## TO DO
Please rewrite the stretch of the smart-pointer discussion from "I see one way" through "allocate, for example).", with "cheap" swapped for "inexpensive".

## TEXT BLOCK
..............................

I agree now that the strict definition is more useful than the compromise that allows extra metadata. (Edit: Maybe not, see following post.) When using the strict definition, however, it's clear that Deref should also be implemented for some types that are not smart pointers (e.g. String). Following that, the documentation of Deref should (still) be updated.

But isn't there another difference between raw pointers and smart pointers than whether they are "owning" or "borrowing"? Opposed to a raw pointer, a smart pointer can be dereferenced in safe code. Thus I feel like many "smart pointers" should rather be named "smart references". And if we do so, we could just relax the overall definition anyway and allow anything that can be "dereferenced" (which isn't a plain reference) to be a smart reference.

Then the only question that would be remaining is when to implement Deref, i.e. when to make a type dereferencable. And that is (more or less):

However I deviate from @tczajka's view insofar as that I would then call the type dereferenceable (or being a "smart reference", except for the trivial case of &).

Mere wrappers generally shouldn't implement Deref. I think in particular the newtype pattern, for example, shouldn't implement Deref.

I see one way out to provide a more formal definition of "smart pointer" while allowing extra metadata. It would be to make extra demands in regard to implementation details of SmartPointer::into_raw_parts:

use std::ops::Deref;

// UNSAFE: Implementors must ensure that `SmartPointer::into_raw_parts.0`
// can be dereferenced at least until `SmartPointer::from_raw_parts` is
// used.
// Moreover, it should only be implemented if `into_raw_parts` is a cheap
// operation (i.e. doesnt allocate, for example).
unsafe trait SmartPointer: Deref {
    type ExtraMetadata;
    fn into_raw_parts(this: Self) -> (*mut <Self as Deref>::Target, Self::ExtraMetadata);
    unsafe fn from_raw_parts(ptr: *mut <Self as Deref>::Target, extra_meta: Self::ExtraMetadata) -> Self;
}

You are probably right. It may still help to phrase some parts of something in terms of Rust for a better understanding. The updated definition above contains some "human information" when to implement the trait.

..............................

## DATA LISTING
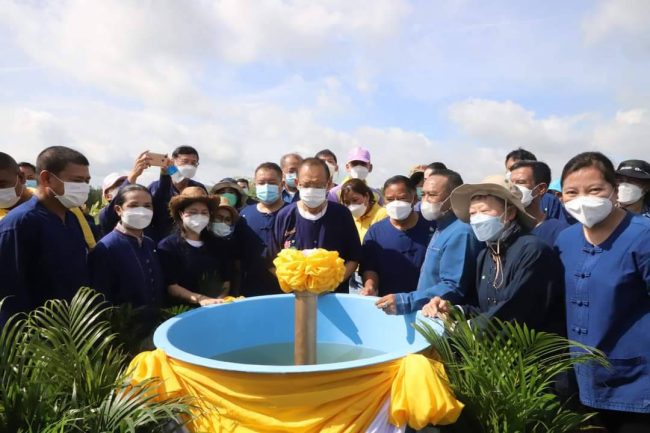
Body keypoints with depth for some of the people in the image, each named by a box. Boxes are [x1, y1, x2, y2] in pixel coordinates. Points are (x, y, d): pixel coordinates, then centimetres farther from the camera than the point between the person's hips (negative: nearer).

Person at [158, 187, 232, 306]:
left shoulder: (218, 245, 12)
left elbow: (226, 281, 10)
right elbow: (171, 287, -6)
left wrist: (220, 300, -8)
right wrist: (200, 299, -19)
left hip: (217, 308, 2)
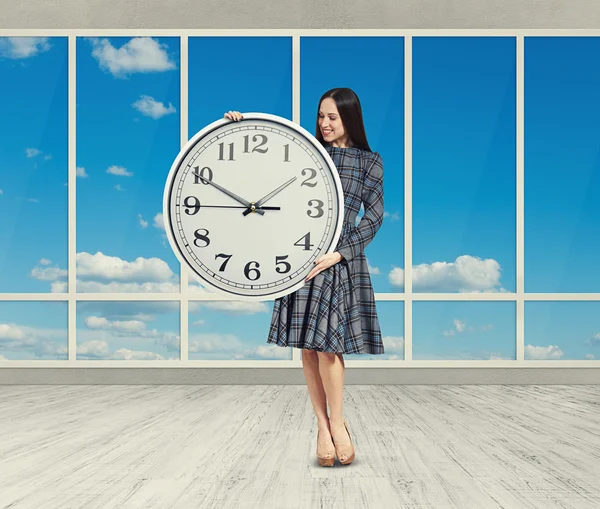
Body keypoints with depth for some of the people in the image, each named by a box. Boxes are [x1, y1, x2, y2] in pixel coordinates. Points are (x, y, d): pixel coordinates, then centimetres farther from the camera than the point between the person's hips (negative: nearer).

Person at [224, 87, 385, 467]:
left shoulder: (369, 162, 4)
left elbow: (375, 215, -2)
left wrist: (339, 253, -13)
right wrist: (240, 128, -2)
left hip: (340, 259, -3)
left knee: (326, 342, -11)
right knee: (308, 344, 3)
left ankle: (337, 423, 9)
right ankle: (322, 425, 14)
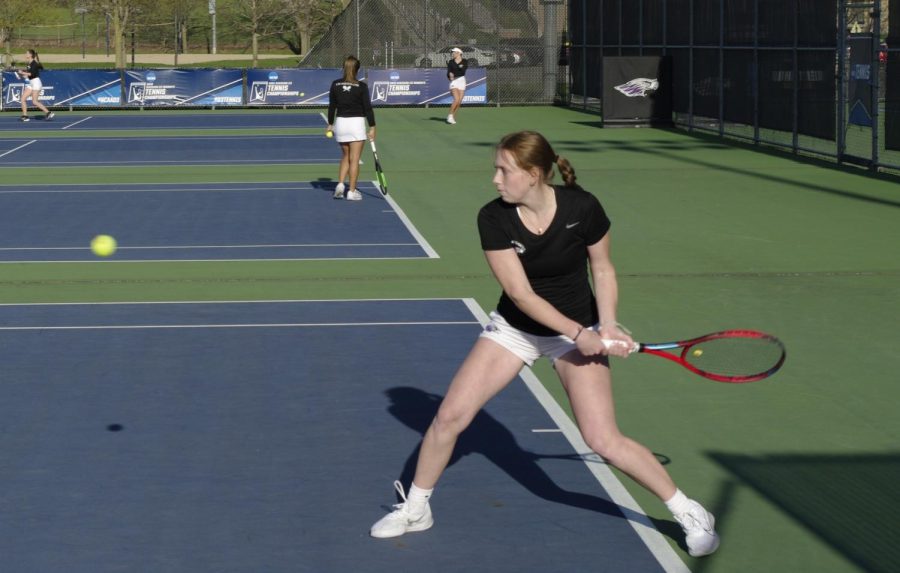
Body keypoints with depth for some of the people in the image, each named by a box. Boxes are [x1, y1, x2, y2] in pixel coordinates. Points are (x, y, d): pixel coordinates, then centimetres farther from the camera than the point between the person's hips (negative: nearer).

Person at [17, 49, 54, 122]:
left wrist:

..............................

## TASK SOLUTION
I see one way out to provide a more formal definition of "smart pointer" while allowing extra metadata. It would be to make extra demands in regard to implementation details of SmartPointer::into_raw_parts:

use std::ops::Deref;

// UNSAFE: Implementors must ensure that `SmartPointer::into_raw_parts.0`
// can be dereferenced at least until `SmartPointer::from_raw_parts` is
// used.
// Moreover, it should only be implemented if `into_raw_parts` is a inexpensive
// operation (i.e. doesnt allocate, for example).